━━━ PROVIDED DATA ━━━

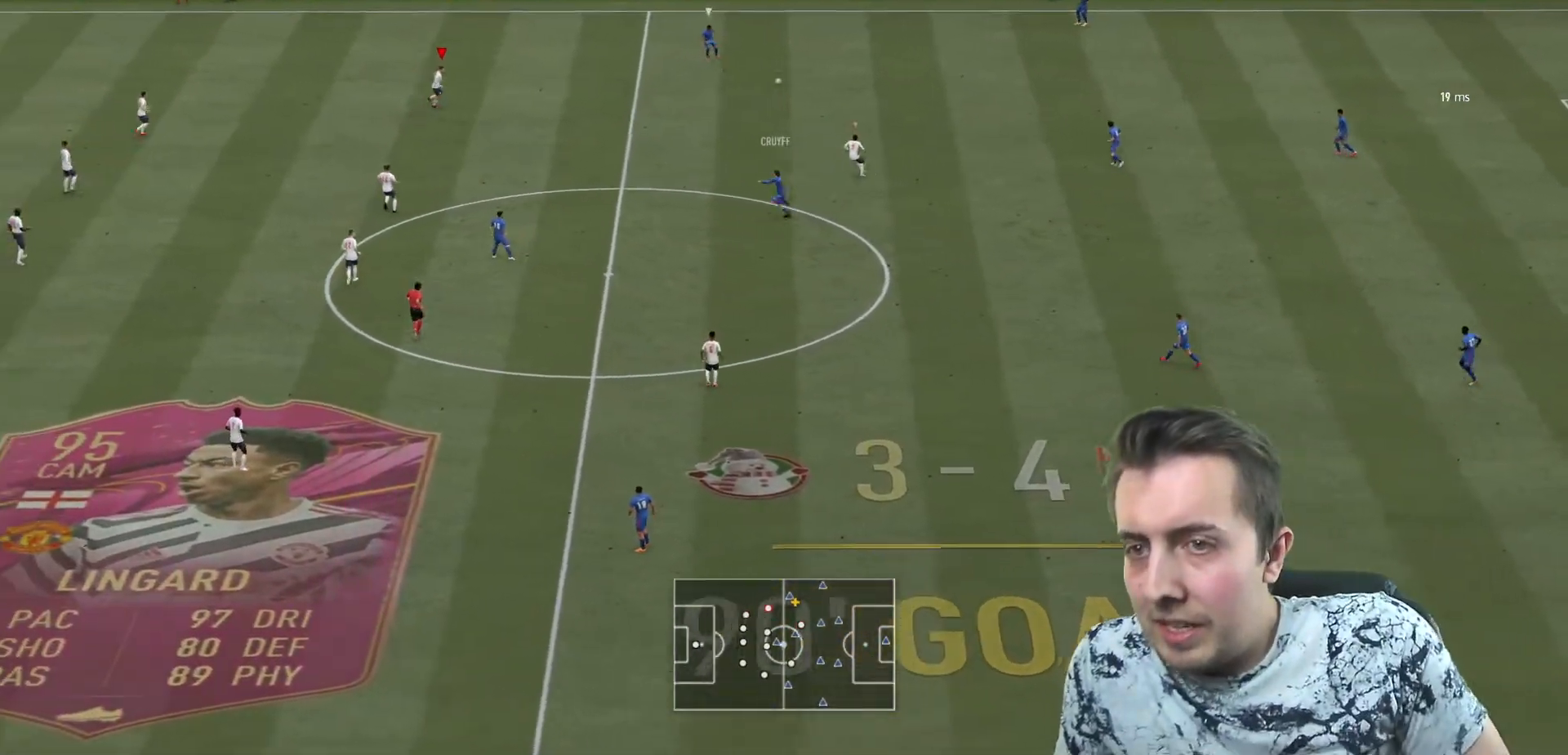
Gameplay with a controller (Xbox layout); each line is a JSON object with the inputs held at the frame after it. "events" lists button and stick changes between this image and that frame as [ms after this image, input, new state], when the widget could be followed in between. Not read: L3 R3 X.
{"buttons": [], "left_stick": "down-right", "right_stick": "center", "events": [[67, "left_stick", "down-right"]]}
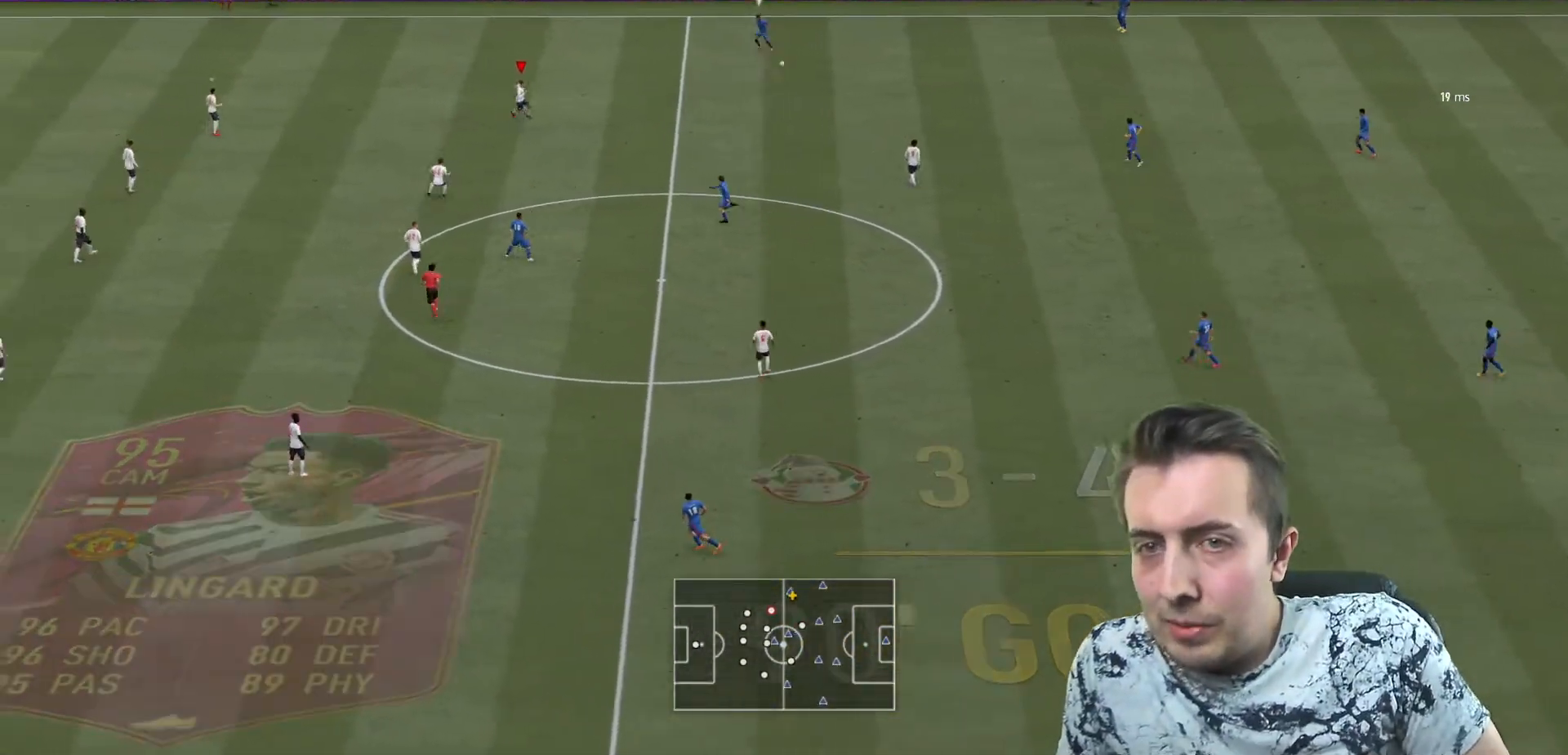
{"buttons": [], "left_stick": "up-right", "right_stick": "center", "events": [[400, "left_stick", "up-right"]]}
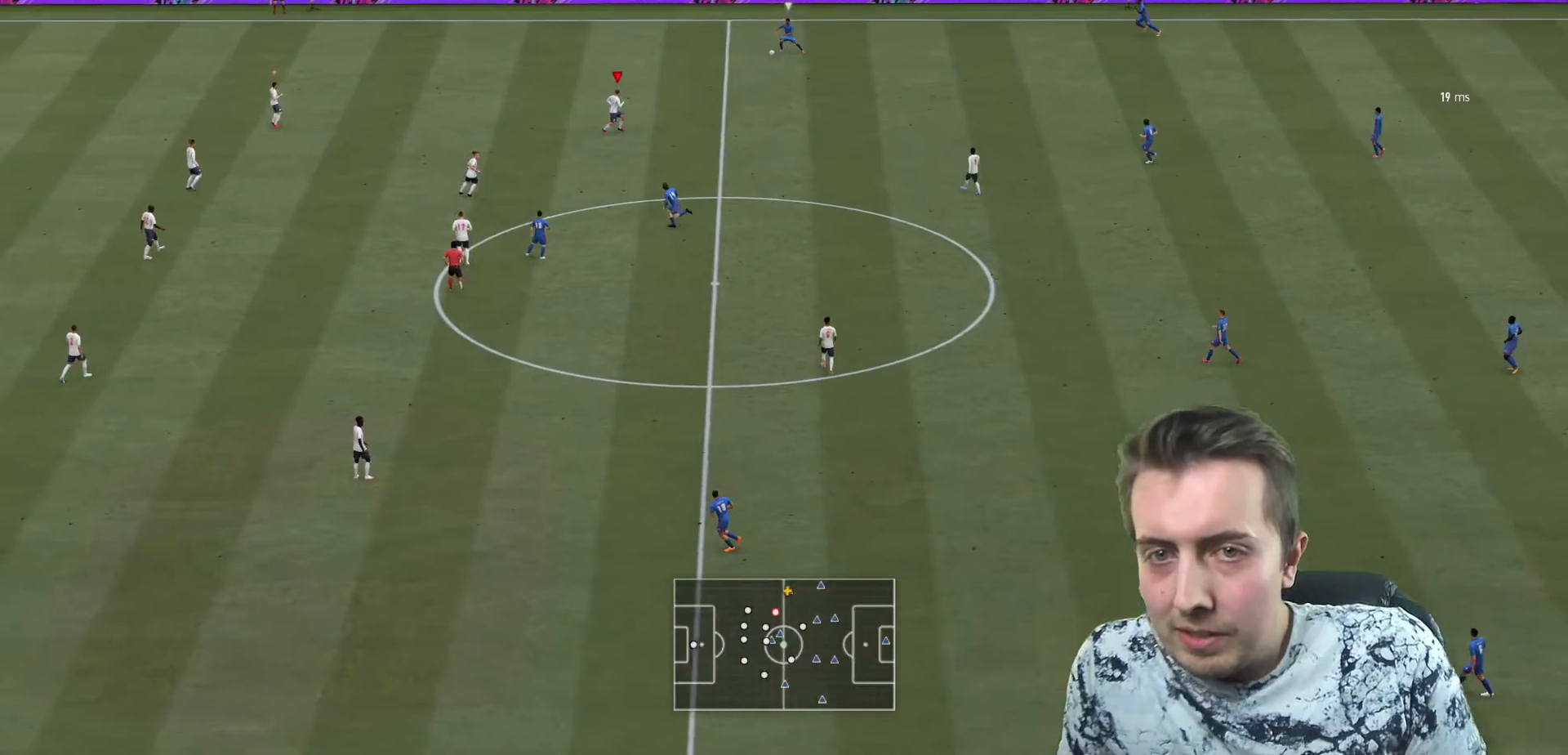
{"buttons": ["L2", "R2"], "left_stick": "up-left", "right_stick": "center", "events": [[100, "left_stick", "up"], [200, "L2", "down"], [334, "R2", "down"], [400, "left_stick", "up-left"]]}
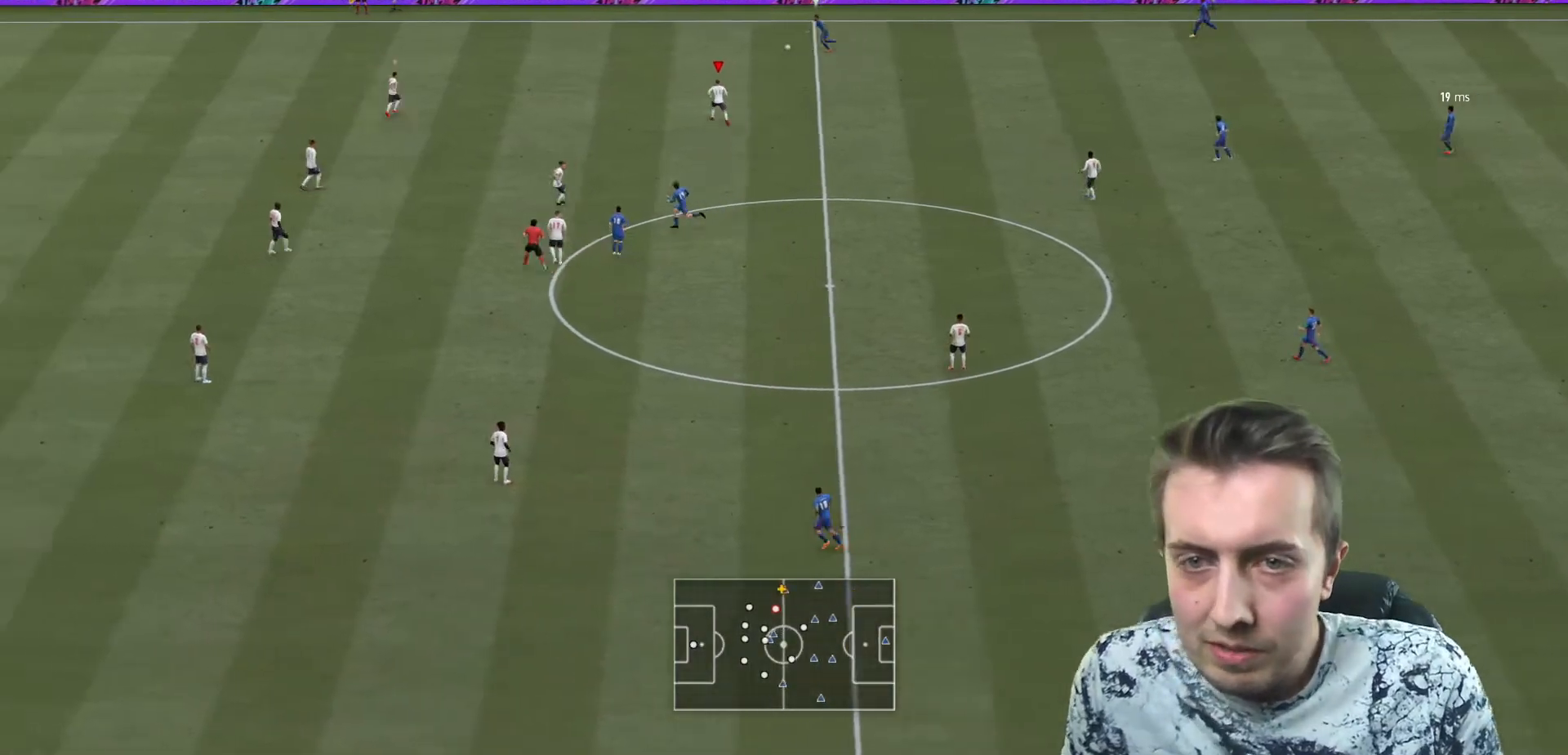
{"buttons": ["R2"], "left_stick": "up-left", "right_stick": "center", "events": [[33, "L2", "up"]]}
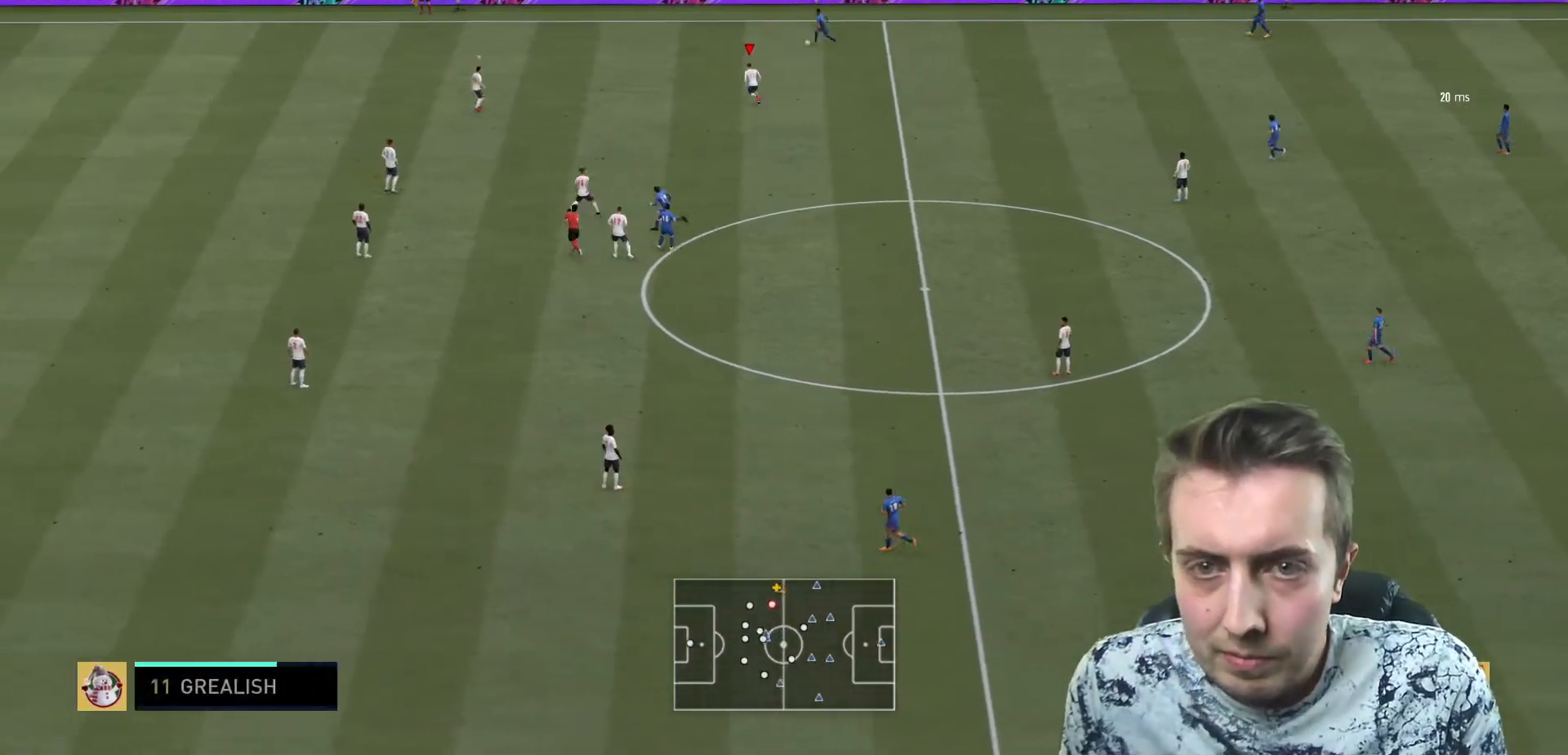
{"buttons": ["R2"], "left_stick": "up-left", "right_stick": "center", "events": []}
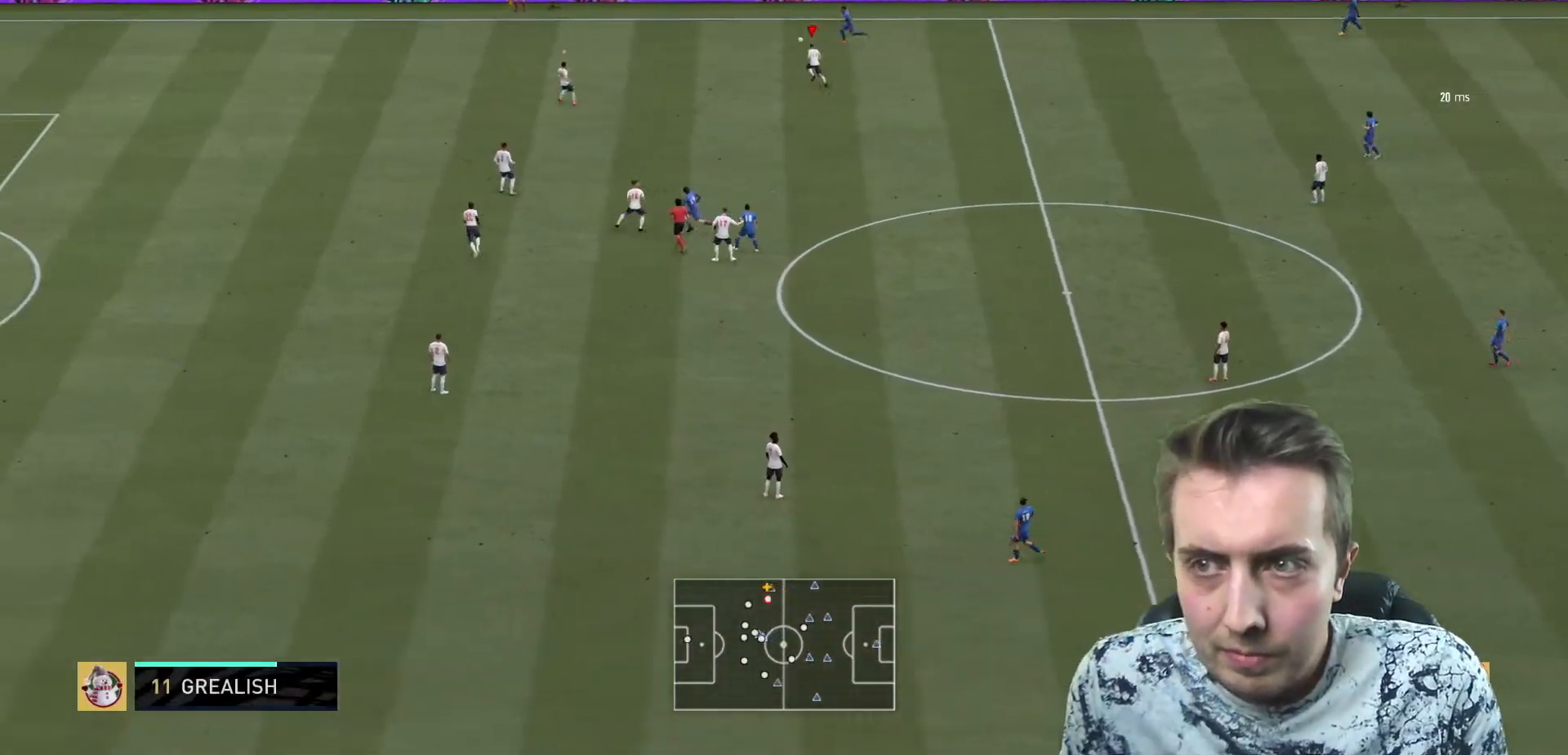
{"buttons": ["R2"], "left_stick": "up-left", "right_stick": "center", "events": []}
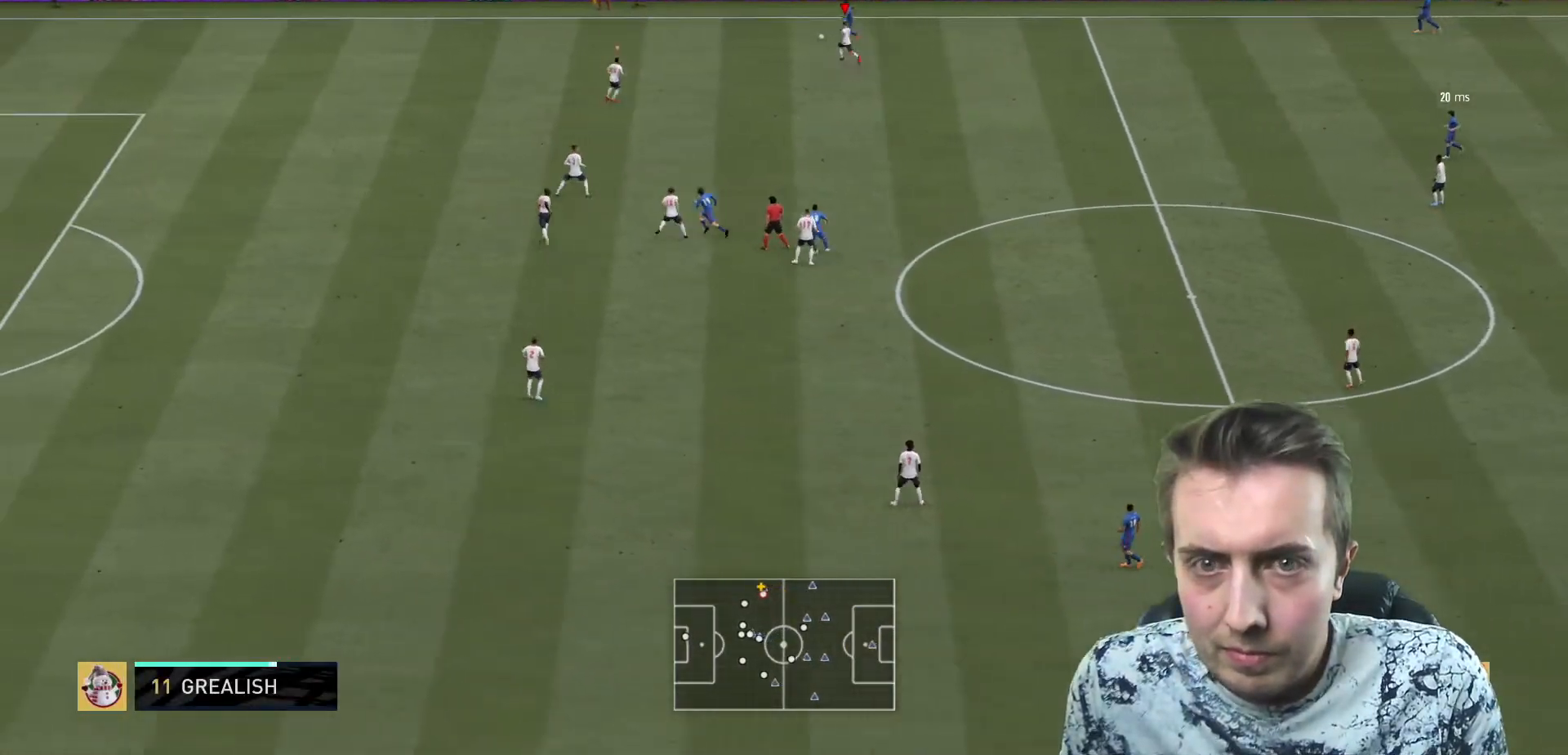
{"buttons": ["R2"], "left_stick": "up-left", "right_stick": "center", "events": [[300, "L2", "down"], [467, "L2", "up"]]}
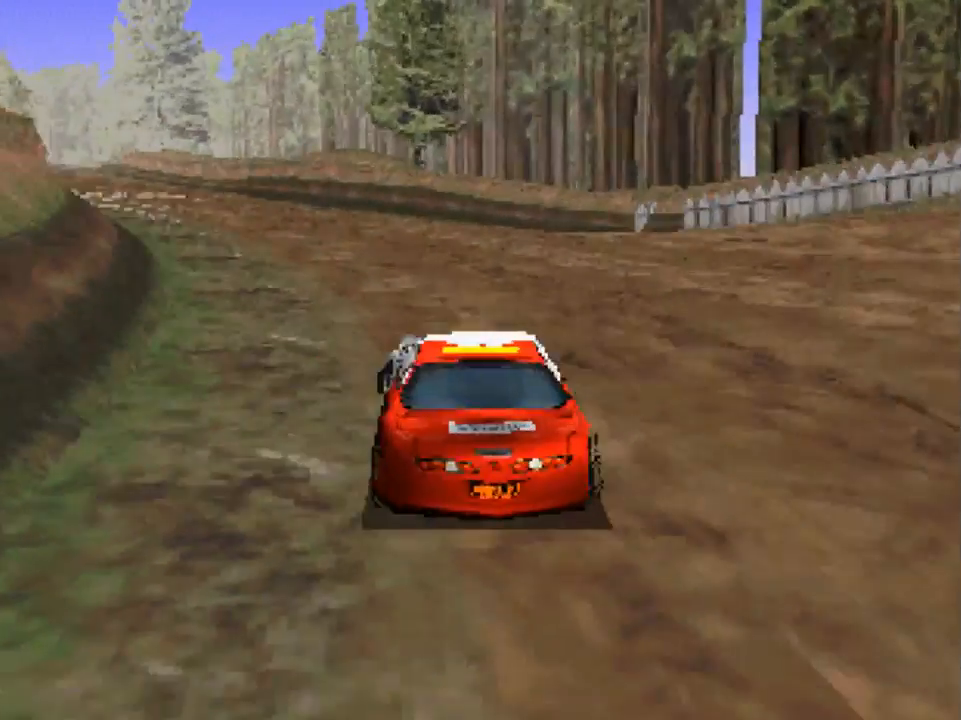
Gameplay with a controller (Xbox layout); each line is a JSON object with the inputs held at the frame after it. "events" lists button and stick changes between this image and that frame as [ms after this image, input, new state], when the widget could be followed in between.
{"buttons": ["A"], "left_stick": "left", "right_stick": "center", "events": []}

━━━

# [YOUR INSTRUCTIONS]
Repeat, exactly and in full, every entry in the data, but not the pictures.

# [YOUR RESPONSE]
Gameplay with a controller (Xbox layout); each line is a JSON object with the inputs held at the frame after it. "events" lists button and stick changes between this image and that frame as [ms after this image, input, new state], when the widget could be followed in between. Not read: L3 R3 X.
{"buttons": [], "left_stick": "down-right", "right_stick": "center", "events": [[67, "left_stick", "down-right"]]}
{"buttons": [], "left_stick": "up-right", "right_stick": "center", "events": [[400, "left_stick", "up-right"]]}
{"buttons": ["L2", "R2"], "left_stick": "up-left", "right_stick": "center", "events": [[100, "left_stick", "up"], [200, "L2", "down"], [334, "R2", "down"], [400, "left_stick", "up-left"]]}
{"buttons": ["R2"], "left_stick": "up-left", "right_stick": "center", "events": [[33, "L2", "up"]]}
{"buttons": ["R2"], "left_stick": "up-left", "right_stick": "center", "events": []}
{"buttons": ["R2"], "left_stick": "up-left", "right_stick": "center", "events": []}
{"buttons": ["R2"], "left_stick": "up-left", "right_stick": "center", "events": [[300, "L2", "down"], [467, "L2", "up"]]}
Gameplay with a controller (Xbox layout); each line is a JSON object with the inputs held at the frame after it. "events" lists button and stick changes between this image and that frame as [ms after this image, input, new state], when the widget could be followed in between.
{"buttons": ["A"], "left_stick": "left", "right_stick": "center", "events": []}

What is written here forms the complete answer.